**Goal of the exercise:** Search the material below for lines containing the string "elements", and copy every one you find.

[Start of Attachment]

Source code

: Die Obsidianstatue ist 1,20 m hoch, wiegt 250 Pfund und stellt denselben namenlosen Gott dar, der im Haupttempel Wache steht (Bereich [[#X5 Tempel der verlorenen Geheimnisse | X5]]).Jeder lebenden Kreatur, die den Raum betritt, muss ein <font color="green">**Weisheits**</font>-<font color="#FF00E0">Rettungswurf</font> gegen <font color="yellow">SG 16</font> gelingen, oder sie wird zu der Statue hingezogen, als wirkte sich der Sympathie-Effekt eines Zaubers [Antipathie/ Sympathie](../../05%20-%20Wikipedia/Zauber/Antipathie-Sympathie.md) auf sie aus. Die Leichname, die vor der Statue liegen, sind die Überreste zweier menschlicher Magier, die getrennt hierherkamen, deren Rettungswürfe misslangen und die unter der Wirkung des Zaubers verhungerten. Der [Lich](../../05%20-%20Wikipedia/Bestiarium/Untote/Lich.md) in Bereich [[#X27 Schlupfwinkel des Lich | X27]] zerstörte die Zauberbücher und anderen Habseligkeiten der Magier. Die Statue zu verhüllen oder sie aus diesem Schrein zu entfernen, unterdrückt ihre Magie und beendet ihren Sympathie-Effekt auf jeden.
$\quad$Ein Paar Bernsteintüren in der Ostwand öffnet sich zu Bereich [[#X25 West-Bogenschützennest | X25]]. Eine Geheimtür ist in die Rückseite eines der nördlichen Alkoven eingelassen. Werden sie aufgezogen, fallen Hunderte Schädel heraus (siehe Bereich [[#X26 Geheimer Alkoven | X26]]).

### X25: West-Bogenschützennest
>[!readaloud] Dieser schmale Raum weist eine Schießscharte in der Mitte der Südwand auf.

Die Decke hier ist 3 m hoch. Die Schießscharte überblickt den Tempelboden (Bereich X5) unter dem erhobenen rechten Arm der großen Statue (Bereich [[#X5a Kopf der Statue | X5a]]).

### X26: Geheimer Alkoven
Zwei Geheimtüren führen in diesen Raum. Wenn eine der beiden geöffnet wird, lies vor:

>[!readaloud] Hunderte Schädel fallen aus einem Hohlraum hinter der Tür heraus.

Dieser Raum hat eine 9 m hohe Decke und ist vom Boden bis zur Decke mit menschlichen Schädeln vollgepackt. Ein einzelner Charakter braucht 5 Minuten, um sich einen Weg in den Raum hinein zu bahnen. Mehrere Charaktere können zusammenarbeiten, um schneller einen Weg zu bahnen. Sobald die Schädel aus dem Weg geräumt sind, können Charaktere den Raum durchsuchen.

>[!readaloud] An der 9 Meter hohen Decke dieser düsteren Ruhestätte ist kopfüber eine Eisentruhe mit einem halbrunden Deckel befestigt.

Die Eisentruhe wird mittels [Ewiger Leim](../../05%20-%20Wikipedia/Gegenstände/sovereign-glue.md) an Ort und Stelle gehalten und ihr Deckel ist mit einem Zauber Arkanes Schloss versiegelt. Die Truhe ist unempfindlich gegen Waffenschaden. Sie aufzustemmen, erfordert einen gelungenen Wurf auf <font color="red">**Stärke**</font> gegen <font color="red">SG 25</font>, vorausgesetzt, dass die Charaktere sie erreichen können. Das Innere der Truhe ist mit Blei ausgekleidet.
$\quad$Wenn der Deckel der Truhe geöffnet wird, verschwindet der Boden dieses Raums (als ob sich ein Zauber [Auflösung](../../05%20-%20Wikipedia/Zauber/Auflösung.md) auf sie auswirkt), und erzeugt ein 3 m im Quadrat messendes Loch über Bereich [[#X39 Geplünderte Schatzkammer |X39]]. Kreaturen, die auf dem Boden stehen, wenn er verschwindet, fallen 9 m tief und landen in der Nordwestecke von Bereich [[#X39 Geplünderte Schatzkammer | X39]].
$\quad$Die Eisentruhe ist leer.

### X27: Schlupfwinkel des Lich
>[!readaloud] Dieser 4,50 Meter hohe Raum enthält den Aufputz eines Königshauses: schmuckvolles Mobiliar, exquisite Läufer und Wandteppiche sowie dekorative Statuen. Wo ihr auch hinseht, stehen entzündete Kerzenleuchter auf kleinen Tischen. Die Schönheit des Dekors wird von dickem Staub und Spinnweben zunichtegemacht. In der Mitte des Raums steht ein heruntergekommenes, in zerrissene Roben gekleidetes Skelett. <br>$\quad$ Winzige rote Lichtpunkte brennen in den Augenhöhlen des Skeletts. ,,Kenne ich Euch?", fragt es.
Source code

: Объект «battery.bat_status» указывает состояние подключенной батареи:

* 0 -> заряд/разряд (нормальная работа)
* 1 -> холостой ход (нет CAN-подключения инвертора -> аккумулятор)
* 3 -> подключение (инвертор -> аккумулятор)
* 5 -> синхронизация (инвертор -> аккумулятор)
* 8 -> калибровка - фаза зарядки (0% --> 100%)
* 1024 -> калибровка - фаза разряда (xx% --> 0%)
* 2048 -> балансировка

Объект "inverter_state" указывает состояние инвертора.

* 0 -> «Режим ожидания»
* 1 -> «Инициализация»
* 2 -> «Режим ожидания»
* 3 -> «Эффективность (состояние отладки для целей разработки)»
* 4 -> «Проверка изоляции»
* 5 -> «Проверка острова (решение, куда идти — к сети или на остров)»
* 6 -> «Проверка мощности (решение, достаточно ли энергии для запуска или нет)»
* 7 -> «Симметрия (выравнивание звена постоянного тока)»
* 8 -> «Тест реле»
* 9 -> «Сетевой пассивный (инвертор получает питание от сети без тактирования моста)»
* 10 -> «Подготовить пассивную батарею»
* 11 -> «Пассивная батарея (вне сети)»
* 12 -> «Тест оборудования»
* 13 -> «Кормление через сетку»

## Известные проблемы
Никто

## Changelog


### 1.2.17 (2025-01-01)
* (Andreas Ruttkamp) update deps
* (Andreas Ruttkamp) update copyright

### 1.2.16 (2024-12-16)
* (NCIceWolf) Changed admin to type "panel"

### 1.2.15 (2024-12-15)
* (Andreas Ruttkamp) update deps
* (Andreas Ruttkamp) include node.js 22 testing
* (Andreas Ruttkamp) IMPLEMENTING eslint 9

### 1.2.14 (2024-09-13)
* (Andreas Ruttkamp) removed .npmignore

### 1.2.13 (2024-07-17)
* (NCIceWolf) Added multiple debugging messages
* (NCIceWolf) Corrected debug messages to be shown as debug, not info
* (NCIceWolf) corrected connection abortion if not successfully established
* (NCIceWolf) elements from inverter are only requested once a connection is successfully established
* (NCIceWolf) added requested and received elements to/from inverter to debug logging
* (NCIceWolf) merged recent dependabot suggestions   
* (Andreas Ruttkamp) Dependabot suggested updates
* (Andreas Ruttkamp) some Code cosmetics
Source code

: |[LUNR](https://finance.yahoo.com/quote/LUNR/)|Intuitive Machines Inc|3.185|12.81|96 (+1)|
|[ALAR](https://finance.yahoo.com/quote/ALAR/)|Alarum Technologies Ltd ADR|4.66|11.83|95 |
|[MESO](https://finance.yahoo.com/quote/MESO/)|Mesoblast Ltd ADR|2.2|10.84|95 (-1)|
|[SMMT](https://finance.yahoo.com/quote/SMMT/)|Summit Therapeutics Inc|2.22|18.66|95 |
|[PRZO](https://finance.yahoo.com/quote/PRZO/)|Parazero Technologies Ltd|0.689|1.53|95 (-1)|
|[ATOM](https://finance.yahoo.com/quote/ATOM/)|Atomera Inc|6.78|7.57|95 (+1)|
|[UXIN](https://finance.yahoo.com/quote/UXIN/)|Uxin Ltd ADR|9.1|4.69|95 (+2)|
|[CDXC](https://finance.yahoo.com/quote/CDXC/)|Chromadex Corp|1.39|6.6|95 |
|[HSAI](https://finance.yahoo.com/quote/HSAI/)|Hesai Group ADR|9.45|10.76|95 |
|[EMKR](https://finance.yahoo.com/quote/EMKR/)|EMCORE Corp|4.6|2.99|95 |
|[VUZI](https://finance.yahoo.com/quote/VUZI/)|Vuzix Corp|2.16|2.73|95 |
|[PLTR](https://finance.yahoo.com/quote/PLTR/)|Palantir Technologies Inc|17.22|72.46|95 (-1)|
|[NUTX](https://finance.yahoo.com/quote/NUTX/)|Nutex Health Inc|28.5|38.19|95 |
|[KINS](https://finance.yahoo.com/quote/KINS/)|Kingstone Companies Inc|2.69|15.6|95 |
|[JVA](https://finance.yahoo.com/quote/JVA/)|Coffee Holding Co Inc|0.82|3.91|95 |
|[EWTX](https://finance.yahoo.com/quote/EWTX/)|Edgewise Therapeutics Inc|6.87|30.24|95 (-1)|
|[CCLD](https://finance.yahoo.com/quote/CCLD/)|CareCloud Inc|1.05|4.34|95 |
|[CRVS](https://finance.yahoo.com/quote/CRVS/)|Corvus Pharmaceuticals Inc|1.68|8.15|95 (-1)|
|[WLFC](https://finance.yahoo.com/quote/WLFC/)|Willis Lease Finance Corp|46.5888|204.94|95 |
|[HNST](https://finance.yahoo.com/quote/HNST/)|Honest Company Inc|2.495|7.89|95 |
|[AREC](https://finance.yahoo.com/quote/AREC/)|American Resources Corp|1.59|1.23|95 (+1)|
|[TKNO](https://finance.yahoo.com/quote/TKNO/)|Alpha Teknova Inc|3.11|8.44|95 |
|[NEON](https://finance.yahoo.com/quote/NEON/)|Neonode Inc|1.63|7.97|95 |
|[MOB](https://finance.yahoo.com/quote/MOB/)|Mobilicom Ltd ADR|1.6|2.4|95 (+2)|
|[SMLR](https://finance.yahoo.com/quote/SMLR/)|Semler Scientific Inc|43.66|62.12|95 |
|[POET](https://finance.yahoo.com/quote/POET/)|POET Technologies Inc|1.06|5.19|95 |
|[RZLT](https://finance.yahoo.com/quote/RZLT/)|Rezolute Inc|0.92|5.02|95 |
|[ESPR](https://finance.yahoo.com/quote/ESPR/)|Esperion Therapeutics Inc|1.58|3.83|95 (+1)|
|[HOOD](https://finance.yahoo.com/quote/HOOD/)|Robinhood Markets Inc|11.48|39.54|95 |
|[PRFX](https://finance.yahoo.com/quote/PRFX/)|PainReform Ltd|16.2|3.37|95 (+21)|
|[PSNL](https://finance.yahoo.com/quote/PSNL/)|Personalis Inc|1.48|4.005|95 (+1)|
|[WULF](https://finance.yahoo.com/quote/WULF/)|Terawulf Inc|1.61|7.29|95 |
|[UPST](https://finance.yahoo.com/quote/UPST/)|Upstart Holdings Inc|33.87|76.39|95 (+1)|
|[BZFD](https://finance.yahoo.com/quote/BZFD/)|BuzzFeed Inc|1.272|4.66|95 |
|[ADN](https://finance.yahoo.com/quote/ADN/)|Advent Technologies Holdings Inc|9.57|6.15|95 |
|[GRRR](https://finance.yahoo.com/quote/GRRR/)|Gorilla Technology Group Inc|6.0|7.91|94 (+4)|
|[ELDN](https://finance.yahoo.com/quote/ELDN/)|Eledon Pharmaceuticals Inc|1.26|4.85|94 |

[End of Attachment]

**Finished task:**
* (NCIceWolf) elements from inverter are only requested once a connection is successfully established
* (NCIceWolf) added requested and received elements to/from inverter to debug logging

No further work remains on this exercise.